Well, at this point you should be thinking that this violates the principles of OOP design. When Iterator comes with operations like map and filter, that are polymorphic and can be overridden, it is no longer just a minimal protocol for "iterating over things", but a big, fat interface.

You see, there isn't a single possible implementation for map or for take and by providing such operations with a default implementation the Iterator is imposing to users how those operations should behave. Or more specifically:

  1. these operations have lazy behavior, until overridden in subclasses
  2. assume that the protocol is set in stone

But Iterator is a fine example of an OOP interface because you can add restrictions to it. Lo and behold how OOP inheritance is supposed to work:

trait CloseableIterable[+A] extends Iterable[A] {
  def iterator: CloseableIterator[A]
}

trait CloseableIterator[+A] extends Iterator[A] with AutoCloseable {
  /** Closes this resource, relinquishing any underlying resources. */
  def close(): Unit
}

BAM, we just invalidated more than 80 operations provided by Scala's Iterator and Iterable. Are you going to override them all?

If you say yes, then you don't know what you're getting yourself into, plus what are you going to do when Scala 2.13 (or whatever the next version is) comes with new operators that need to be overridden? Are you going to remember to do it? It's a hard problem.

#### [Problem to solve]
Copy out the passage about Scala's Iterator interface word for word, from start to finish.

#### [Records]

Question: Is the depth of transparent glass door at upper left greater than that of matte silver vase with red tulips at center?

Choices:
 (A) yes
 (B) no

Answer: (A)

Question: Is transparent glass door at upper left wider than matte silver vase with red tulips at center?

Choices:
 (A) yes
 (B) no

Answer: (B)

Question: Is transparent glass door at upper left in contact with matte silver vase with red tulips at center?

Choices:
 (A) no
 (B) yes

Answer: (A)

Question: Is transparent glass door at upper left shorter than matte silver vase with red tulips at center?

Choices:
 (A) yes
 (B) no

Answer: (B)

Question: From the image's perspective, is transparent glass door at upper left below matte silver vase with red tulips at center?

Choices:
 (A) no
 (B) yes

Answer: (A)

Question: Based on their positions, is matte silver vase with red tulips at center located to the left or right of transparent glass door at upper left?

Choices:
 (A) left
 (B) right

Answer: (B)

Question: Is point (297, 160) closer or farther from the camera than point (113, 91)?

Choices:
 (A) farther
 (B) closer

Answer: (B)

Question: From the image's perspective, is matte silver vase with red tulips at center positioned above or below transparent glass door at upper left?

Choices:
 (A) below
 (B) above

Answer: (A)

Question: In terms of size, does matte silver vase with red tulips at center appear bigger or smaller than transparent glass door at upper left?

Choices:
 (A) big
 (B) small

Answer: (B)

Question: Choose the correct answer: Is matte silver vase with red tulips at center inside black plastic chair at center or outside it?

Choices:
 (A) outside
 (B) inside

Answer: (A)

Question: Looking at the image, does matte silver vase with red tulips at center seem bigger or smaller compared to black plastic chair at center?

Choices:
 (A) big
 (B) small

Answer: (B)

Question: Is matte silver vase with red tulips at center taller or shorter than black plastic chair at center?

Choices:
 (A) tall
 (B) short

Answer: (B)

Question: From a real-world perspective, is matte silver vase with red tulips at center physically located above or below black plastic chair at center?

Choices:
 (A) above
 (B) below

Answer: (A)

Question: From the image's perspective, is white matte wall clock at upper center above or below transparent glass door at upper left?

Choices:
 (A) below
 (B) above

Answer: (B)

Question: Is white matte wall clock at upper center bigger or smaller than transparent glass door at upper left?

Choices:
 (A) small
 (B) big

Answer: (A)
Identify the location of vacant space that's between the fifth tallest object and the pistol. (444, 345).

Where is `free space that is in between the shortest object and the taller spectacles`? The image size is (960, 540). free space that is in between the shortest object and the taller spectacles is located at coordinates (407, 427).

#### [Output below]
Well, at this point you should be thinking that this violates the principles of OOP design. When Iterator comes with operations like map and filter, that are polymorphic and can be overridden, it is no longer just a minimal protocol for "iterating over things", but a big, fat interface.

You see, there isn't a single possible implementation for map or for take and by providing such operations with a default implementation the Iterator is imposing to users how those operations should behave. Or more specifically:

  1. these operations have lazy behavior, until overridden in subclasses
  2. assume that the protocol is set in stone

But Iterator is a fine example of an OOP interface because you can add restrictions to it. Lo and behold how OOP inheritance is supposed to work:

trait CloseableIterable[+A] extends Iterable[A] {
  def iterator: CloseableIterator[A]
}

trait CloseableIterator[+A] extends Iterator[A] with AutoCloseable {
  /** Closes this resource, relinquishing any underlying resources. */
  def close(): Unit
}

BAM, we just invalidated more than 80 operations provided by Scala's Iterator and Iterable. Are you going to override them all?

If you say yes, then you don't know what you're getting yourself into, plus what are you going to do when Scala 2.13 (or whatever the next version is) comes with new operators that need to be overridden? Are you going to remember to do it? It's a hard problem.